There had been several vehicles in the past which had not bothered at all with any kind of springing medium, Chief Designer John Piper was adamant from the outset that the JCB DIESELMAX must have a proper suspension system to maximise both elements and to ensure adequate stability at high speed. He specified conventional heavy-duty titanium wishbone suspension front and rear, with coil springs and hydraulic dampers. The wishbones were kept particularly short in order to keep the suspension geometry as perfect as possible and minimise any camber change that might lead to loss of grip or traction. It was also vital to incorporate ride height adjustment.
Grip and traction are key elements in any Bonneville streamliner.

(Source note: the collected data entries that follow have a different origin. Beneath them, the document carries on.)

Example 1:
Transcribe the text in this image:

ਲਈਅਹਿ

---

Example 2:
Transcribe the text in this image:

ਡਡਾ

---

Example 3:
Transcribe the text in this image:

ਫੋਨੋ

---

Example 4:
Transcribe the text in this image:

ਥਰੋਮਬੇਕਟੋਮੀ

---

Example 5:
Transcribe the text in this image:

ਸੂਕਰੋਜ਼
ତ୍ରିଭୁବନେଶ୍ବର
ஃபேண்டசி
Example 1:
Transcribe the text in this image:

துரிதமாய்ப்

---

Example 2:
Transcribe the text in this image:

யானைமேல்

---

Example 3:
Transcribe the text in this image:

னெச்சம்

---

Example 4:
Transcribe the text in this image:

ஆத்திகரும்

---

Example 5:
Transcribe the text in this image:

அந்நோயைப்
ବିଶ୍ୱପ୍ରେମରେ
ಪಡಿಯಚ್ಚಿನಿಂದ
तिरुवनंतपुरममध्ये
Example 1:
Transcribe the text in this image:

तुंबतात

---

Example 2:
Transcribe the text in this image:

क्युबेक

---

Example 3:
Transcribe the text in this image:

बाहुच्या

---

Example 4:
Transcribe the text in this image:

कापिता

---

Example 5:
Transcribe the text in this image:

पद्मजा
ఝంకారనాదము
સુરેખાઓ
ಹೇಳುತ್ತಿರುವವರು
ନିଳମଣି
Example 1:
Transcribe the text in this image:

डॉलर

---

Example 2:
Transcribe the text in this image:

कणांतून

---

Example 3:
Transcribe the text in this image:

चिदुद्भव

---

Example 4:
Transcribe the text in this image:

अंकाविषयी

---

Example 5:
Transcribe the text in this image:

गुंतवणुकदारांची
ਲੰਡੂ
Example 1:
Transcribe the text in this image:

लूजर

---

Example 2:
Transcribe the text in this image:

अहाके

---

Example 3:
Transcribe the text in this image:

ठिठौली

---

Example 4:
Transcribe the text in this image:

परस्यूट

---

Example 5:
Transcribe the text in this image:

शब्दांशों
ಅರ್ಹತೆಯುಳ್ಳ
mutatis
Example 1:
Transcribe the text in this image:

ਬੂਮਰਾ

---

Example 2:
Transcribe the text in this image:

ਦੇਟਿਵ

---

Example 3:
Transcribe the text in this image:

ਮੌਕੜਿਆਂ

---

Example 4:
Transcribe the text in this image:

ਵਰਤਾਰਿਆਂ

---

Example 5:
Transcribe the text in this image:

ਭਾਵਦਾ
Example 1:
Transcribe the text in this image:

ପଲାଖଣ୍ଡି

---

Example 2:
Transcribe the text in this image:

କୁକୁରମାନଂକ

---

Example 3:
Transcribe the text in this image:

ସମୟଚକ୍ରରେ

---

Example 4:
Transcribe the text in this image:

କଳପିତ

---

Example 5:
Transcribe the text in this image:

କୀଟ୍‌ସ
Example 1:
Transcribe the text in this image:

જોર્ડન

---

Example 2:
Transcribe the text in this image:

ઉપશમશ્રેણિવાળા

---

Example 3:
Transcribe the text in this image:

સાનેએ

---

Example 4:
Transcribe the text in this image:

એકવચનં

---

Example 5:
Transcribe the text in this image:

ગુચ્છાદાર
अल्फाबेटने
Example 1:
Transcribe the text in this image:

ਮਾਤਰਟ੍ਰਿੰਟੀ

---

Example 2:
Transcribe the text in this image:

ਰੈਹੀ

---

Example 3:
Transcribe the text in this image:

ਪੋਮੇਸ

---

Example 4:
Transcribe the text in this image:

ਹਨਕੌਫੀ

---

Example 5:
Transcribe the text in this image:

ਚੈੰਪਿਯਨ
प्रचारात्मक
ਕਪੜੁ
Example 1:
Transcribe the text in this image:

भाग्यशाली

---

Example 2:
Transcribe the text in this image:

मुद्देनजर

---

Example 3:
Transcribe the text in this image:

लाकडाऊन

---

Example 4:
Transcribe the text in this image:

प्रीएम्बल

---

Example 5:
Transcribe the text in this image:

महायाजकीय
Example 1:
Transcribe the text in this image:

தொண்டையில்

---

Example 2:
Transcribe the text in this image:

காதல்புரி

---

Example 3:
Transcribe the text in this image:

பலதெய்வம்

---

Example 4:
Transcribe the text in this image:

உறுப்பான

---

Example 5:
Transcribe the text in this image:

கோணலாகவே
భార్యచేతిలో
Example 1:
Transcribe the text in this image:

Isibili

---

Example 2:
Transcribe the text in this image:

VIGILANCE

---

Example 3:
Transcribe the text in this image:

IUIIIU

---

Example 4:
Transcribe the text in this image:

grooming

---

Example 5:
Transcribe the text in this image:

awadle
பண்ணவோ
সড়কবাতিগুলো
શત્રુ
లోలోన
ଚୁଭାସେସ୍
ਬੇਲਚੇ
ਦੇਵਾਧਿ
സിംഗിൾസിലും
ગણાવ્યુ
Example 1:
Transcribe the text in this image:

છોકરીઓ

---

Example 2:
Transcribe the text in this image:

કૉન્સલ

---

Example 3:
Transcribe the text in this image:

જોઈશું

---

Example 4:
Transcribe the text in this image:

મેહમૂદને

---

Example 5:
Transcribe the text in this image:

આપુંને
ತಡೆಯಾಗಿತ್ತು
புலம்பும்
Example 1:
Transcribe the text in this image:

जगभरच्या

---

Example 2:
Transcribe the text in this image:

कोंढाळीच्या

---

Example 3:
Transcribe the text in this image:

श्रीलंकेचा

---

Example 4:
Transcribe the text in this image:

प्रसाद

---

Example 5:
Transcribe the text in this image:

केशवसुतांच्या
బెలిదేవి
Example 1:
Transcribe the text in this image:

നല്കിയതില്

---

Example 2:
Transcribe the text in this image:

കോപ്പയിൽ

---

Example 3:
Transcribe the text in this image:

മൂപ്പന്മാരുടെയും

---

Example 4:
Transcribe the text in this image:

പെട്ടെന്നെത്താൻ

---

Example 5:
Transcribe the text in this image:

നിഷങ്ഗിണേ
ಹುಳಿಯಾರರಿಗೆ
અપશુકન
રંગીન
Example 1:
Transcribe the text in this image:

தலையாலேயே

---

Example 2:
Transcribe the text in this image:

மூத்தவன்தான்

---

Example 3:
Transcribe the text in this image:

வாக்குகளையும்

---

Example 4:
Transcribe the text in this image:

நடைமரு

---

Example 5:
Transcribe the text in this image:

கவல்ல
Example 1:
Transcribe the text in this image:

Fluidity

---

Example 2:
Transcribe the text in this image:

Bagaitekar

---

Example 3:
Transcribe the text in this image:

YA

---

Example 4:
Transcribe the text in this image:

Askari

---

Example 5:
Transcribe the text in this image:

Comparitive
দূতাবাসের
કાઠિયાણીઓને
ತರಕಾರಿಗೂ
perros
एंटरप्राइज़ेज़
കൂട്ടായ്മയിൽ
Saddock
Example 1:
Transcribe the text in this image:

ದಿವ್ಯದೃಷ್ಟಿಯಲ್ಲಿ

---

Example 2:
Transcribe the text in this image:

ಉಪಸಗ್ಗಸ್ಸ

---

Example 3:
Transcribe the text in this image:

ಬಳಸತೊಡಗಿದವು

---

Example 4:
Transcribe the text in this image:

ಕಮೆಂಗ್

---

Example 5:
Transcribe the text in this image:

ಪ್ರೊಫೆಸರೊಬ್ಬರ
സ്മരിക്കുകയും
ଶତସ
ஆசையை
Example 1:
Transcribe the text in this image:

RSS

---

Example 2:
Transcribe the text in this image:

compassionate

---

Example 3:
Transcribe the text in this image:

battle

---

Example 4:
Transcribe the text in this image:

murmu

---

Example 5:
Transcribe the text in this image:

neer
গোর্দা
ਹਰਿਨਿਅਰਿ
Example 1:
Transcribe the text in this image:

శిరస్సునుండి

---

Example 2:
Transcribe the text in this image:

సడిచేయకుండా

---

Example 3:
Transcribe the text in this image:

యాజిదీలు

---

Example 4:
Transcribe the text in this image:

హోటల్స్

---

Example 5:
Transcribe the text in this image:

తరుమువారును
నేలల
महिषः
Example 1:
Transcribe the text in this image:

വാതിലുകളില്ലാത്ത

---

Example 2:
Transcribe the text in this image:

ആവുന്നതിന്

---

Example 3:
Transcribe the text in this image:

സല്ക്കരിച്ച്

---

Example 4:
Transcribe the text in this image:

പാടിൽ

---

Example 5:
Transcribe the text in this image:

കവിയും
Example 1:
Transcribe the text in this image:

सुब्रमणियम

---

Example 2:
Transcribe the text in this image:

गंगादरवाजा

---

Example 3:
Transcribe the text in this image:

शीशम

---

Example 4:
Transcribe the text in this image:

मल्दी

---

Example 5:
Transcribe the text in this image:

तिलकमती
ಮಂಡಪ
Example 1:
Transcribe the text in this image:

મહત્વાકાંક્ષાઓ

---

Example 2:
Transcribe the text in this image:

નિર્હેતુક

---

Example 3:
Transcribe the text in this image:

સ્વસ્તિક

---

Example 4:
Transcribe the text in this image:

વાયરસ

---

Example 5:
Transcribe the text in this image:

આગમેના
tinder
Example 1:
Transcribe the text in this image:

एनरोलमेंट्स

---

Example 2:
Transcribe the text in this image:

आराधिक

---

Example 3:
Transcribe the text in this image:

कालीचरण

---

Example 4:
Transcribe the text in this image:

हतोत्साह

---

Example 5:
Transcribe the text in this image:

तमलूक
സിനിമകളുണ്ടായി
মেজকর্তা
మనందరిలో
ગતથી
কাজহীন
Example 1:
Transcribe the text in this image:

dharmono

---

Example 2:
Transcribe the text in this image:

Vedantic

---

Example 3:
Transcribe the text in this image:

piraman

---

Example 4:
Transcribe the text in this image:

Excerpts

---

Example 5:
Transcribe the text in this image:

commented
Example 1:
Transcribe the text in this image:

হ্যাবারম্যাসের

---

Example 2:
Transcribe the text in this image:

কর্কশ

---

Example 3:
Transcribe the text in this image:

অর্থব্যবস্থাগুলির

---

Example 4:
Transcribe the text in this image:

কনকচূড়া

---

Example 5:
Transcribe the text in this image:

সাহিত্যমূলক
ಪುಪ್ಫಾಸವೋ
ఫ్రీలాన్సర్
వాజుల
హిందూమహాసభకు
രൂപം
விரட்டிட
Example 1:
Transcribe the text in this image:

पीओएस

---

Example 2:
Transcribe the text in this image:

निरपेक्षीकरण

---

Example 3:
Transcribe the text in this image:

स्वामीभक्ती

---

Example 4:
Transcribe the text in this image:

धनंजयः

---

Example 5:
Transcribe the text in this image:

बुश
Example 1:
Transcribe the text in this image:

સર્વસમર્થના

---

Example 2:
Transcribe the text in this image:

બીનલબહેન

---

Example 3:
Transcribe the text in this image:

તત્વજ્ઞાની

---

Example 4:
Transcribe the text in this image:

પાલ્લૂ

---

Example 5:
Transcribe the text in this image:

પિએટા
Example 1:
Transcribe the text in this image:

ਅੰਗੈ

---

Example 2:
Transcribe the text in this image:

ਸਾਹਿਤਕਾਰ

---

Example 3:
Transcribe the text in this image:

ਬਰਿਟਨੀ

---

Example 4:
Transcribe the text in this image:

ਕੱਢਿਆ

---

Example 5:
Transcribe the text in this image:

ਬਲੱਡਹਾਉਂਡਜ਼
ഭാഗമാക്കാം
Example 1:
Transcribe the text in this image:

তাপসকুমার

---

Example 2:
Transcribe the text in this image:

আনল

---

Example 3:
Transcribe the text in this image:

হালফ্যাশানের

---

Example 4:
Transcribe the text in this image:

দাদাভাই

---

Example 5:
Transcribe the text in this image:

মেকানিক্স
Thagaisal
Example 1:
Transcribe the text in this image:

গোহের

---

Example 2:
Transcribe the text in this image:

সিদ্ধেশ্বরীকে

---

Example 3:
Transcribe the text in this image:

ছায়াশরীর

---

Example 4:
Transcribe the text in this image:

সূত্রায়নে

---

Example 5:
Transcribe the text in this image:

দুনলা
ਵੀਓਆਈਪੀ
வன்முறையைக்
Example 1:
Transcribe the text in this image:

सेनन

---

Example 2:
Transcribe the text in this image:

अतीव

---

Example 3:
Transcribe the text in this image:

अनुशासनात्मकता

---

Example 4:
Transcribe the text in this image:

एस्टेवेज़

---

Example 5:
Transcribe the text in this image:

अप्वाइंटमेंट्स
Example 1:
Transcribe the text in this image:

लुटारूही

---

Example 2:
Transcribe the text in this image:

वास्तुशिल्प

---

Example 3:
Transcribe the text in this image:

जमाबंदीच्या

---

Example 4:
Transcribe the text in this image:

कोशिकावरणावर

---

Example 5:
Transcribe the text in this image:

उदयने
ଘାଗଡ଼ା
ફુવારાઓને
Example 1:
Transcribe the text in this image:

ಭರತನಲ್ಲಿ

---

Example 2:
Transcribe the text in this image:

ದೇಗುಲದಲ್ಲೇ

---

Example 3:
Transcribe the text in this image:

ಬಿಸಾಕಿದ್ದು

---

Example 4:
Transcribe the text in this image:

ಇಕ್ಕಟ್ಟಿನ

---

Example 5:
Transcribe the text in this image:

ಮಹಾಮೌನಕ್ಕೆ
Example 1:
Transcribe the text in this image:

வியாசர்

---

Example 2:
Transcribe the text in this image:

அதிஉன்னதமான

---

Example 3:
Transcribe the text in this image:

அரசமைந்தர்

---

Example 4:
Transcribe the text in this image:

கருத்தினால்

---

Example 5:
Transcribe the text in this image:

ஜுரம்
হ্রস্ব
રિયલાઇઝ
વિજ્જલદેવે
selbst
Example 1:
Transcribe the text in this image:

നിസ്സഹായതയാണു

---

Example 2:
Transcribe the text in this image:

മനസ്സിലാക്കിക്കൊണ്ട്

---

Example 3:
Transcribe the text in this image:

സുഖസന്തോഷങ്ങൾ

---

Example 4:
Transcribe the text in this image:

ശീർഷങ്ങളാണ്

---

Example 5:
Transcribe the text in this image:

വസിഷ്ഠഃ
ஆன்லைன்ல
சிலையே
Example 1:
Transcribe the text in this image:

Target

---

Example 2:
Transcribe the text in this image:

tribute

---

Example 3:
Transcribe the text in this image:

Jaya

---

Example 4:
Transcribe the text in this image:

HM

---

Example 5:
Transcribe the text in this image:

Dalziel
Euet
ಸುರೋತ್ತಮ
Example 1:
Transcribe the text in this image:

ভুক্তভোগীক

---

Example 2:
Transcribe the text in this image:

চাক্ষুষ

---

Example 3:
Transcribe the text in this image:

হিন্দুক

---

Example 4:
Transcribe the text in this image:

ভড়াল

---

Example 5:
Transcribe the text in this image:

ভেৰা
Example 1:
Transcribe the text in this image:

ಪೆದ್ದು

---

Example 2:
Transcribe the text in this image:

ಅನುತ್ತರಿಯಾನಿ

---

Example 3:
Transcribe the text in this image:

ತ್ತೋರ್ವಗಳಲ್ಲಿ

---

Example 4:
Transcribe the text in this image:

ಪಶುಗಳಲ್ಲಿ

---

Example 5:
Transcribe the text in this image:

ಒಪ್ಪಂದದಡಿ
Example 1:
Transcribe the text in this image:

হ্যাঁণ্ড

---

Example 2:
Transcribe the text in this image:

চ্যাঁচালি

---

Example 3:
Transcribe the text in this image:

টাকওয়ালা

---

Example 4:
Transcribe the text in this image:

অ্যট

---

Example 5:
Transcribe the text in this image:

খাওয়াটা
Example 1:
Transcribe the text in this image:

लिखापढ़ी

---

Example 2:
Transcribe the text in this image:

The rake of the car - the difference between front and rear ride height - can exert a critical effect on its overall aerodynamic performance, so it was extremely important that there was a sufficiently wide range of adjustment to enable a number of permutations to be tested. The suspension at each end of the car was mounted on a subframe and each engine pivoted with its subframe when any ride height adjustment was made. In this way the principal system could accommodate a range of tyre sizes, ranging from the original 26.5 inch choice to the option of 23 inch Goodyears on which JCB DIESELMAX eventually ran.